THE INPUT section start

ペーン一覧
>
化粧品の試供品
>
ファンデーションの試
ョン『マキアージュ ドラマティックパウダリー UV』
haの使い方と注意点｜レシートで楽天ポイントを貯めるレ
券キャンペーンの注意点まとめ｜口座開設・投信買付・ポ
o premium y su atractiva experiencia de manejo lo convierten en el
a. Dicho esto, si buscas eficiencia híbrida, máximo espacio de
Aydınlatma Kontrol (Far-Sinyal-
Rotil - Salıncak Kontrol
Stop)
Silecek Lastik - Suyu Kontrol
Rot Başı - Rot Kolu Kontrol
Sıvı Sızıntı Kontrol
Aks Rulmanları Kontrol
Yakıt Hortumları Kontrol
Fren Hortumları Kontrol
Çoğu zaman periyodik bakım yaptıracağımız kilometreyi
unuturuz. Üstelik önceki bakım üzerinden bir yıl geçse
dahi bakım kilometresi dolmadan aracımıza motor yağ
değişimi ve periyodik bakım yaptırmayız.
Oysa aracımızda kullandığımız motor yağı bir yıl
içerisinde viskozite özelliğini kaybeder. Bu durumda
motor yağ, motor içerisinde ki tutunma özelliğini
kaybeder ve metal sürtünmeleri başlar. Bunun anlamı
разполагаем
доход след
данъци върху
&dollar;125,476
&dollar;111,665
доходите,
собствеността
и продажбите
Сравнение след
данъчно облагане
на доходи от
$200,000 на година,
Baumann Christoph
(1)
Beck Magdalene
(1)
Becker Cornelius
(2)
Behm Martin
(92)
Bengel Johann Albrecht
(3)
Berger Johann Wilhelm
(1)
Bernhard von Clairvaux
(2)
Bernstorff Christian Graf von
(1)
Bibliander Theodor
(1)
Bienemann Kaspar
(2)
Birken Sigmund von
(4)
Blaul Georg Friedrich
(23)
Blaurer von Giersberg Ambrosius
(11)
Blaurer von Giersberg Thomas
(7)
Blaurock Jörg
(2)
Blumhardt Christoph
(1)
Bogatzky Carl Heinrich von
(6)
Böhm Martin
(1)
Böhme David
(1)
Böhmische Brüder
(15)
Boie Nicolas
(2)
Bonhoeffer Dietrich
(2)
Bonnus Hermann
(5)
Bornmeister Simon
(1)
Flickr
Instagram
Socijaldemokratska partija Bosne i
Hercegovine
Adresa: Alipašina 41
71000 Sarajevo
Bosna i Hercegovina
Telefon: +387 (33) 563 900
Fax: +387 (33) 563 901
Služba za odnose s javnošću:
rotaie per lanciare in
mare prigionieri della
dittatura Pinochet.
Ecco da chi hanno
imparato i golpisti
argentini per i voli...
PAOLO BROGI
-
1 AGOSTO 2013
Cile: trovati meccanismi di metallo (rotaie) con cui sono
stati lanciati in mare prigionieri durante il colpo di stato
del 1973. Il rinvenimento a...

THE INPUT section end

▶ **PROBLEM**:
Look back at the records above. Repeat all of them exactly.

▶ **SOLUTION FOR THIS EXERCISE**:
ペーン一覧
>
化粧品の試供品
>
ファンデーションの試
ョン『マキアージュ ドラマティックパウダリー UV』
haの使い方と注意点｜レシートで楽天ポイントを貯めるレ
券キャンペーンの注意点まとめ｜口座開設・投信買付・ポ
o premium y su atractiva experiencia de manejo lo convierten en el
a. Dicho esto, si buscas eficiencia híbrida, máximo espacio de
Aydınlatma Kontrol (Far-Sinyal-
Rotil - Salıncak Kontrol
Stop)
Silecek Lastik - Suyu Kontrol
Rot Başı - Rot Kolu Kontrol
Sıvı Sızıntı Kontrol
Aks Rulmanları Kontrol
Yakıt Hortumları Kontrol
Fren Hortumları Kontrol
Çoğu zaman periyodik bakım yaptıracağımız kilometreyi
unuturuz. Üstelik önceki bakım üzerinden bir yıl geçse
dahi bakım kilometresi dolmadan aracımıza motor yağ
değişimi ve periyodik bakım yaptırmayız.
Oysa aracımızda kullandığımız motor yağı bir yıl
içerisinde viskozite özelliğini kaybeder. Bu durumda
motor yağ, motor içerisinde ki tutunma özelliğini
kaybeder ve metal sürtünmeleri başlar. Bunun anlamı
разполагаем
доход след
данъци върху
&dollar;125,476
&dollar;111,665
доходите,
собствеността
и продажбите
Сравнение след
данъчно облагане
на доходи от
$200,000 на година,
Baumann Christoph
(1)
Beck Magdalene
(1)
Becker Cornelius
(2)
Behm Martin
(92)
Bengel Johann Albrecht
(3)
Berger Johann Wilhelm
(1)
Bernhard von Clairvaux
(2)
Bernstorff Christian Graf von
(1)
Bibliander Theodor
(1)
Bienemann Kaspar
(2)
Birken Sigmund von
(4)
Blaul Georg Friedrich
(23)
Blaurer von Giersberg Ambrosius
(11)
Blaurer von Giersberg Thomas
(7)
Blaurock Jörg
(2)
Blumhardt Christoph
(1)
Bogatzky Carl Heinrich von
(6)
Böhm Martin
(1)
Böhme David
(1)
Böhmische Brüder
(15)
Boie Nicolas
(2)
Bonhoeffer Dietrich
(2)
Bonnus Hermann
(5)
Bornmeister Simon
(1)
Flickr
Instagram
Socijaldemokratska partija Bosne i
Hercegovine
Adresa: Alipašina 41
71000 Sarajevo
Bosna i Hercegovina
Telefon: +387 (33) 563 900
Fax: +387 (33) 563 901
Služba za odnose s javnošću:
rotaie per lanciare in
mare prigionieri della
dittatura Pinochet.
Ecco da chi hanno
imparato i golpisti
argentini per i voli...
PAOLO BROGI
-
1 AGOSTO 2013
Cile: trovati meccanismi di metallo (rotaie) con cui sono
stati lanciati in mare prigionieri durante il colpo di stato
del 1973. Il rinvenimento a...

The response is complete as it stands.